Today’s post uses Porter’s Competitive forces framework to explain the value of our business model for new entrants. Read on to learn how we help sign shop partners overcome entry barriers and avoid the “race to the bottom,” while self-starters are left to face the full power of our industry’s competitive pressures.
Signworld Moderates The Risk Of Entry By Potential Competitors
Porter states that profitable industries attract more competitors, which can limit all players’ profitability and reduce market share.
But according to the Sign Research Foundation’s Annual Report, entry barriers abound for self-starters in the sign industry. Among the top-10 challenges facing sign professionals, researchers named the following common entry barriers:
- Educating/onboarding new employees
- Understanding emerging trends in technology and materials
- Learning about trends and standards in brightness and illumination
- Financing new signage materials and technology
- Learning local sign code requirements
While these obstacles might stop potential entrants in their tracks, none of them affect our partners. Indeed, since 2006, Signworld has been making it easier than ever for new sign shop owners to gain entry to the lucrative sign industry. We simplify employee onboarding with our finely tuned training system, owner’s forum, and digital learning resources; our start-up packages come complete with all the latest sign tech and eco-friendly materials; we keep owners apprised of emerging trends via our weekly webinars and annual convention; we get all sign partners exclusive access to supply discounts to help finance new sign tech; and we teach you everything you need to know about local sign code.
Ultimately, it’s a win-win proposition for Signworld partners—our partners leap past all the common entry barriers facing the general public, while those same barriers help protect your market share from those outside our alliance!

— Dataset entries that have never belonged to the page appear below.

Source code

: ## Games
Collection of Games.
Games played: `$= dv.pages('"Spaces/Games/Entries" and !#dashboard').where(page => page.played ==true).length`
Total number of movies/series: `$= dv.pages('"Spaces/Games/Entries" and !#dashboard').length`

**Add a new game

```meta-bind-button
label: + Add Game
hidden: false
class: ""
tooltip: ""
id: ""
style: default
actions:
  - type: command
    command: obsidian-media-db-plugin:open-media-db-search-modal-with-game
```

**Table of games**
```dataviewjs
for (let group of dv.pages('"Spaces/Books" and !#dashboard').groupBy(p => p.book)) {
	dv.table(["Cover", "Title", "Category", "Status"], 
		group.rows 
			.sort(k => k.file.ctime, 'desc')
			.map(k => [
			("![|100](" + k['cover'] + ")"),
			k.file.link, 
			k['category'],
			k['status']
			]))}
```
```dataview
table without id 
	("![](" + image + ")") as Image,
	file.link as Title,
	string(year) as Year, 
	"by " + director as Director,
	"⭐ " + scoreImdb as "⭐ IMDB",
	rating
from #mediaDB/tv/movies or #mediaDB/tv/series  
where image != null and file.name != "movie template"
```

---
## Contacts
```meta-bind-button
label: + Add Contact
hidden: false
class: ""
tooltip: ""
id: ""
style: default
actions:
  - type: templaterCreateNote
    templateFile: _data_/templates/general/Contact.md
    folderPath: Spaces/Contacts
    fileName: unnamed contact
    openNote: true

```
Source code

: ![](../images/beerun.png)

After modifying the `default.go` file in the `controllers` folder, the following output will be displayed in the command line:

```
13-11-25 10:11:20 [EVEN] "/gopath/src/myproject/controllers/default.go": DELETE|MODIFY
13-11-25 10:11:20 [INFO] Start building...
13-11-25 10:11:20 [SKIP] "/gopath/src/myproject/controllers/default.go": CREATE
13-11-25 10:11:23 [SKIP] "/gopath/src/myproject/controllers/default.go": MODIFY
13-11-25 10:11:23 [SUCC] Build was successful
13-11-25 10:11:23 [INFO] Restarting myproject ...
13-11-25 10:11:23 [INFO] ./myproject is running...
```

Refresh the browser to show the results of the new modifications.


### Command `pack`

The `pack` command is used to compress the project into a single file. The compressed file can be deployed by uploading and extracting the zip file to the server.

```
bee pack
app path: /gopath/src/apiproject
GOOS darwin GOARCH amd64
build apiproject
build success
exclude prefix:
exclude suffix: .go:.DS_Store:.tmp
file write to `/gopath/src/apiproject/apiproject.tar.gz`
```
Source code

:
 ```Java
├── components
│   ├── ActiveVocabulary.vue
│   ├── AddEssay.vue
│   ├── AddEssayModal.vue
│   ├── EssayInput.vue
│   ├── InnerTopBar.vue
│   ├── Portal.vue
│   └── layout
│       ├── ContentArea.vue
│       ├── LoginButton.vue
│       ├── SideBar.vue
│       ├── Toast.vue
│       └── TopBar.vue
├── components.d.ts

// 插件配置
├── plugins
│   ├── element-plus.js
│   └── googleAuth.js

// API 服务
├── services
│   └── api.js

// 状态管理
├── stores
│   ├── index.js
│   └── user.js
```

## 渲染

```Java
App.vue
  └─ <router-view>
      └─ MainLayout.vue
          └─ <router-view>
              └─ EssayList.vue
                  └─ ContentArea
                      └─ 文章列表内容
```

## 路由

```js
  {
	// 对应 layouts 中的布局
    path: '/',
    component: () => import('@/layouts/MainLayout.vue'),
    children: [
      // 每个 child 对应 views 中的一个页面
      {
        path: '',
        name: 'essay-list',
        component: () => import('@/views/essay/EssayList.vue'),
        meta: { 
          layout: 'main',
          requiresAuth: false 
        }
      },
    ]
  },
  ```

Signworld Eliminates The “Intensity Of Rivalry” Among Allies
According to Porter’s model, the more intense the rivalries between established companies, the harder it is for new entrants to gain a foothold, and the greater the limits of all players’ profitability, as big brands ruthlessly undercut each other in a “race to the bottom.”
The intensity of rivalry in the sign industry is decidedly mixed. On one hand, the sign industry is an interdependent or “consolidated” industry in which the actions of competitors (e.g. undercutting) affect all players’ market share and profitability, which typically leads to increased rivalry. On the other hand, signage has high and resilient demand—especially during COVID-19, where safety signage is mandatory for safe continuity—which moderates the intensity of rivalry among competitors.
Though the intensity of rivalry may be cause for concern among independent shops, Signworld partners have very little to fear. That’s because:
- The Signworld territory system guarantees exclusive sales rights to a contiguous cluster of zip codes which contains up to 3000 businesses—no other Signworld partner will sell in this area
- The Signworld business alliance creates favorable cost conditions, giving partners exclusive access to supply discounts to protect them from undercutting strategies
- Signworld partners work together, sharing tips on the Owner’s forum and passing projects back and forth when outsourcing is needed, rather than cranking up competitive pressure
In this way, we give our partners the best of both worlds, reducing intra-alliance rivalry while those outside the Signworld family “race to the bottom.”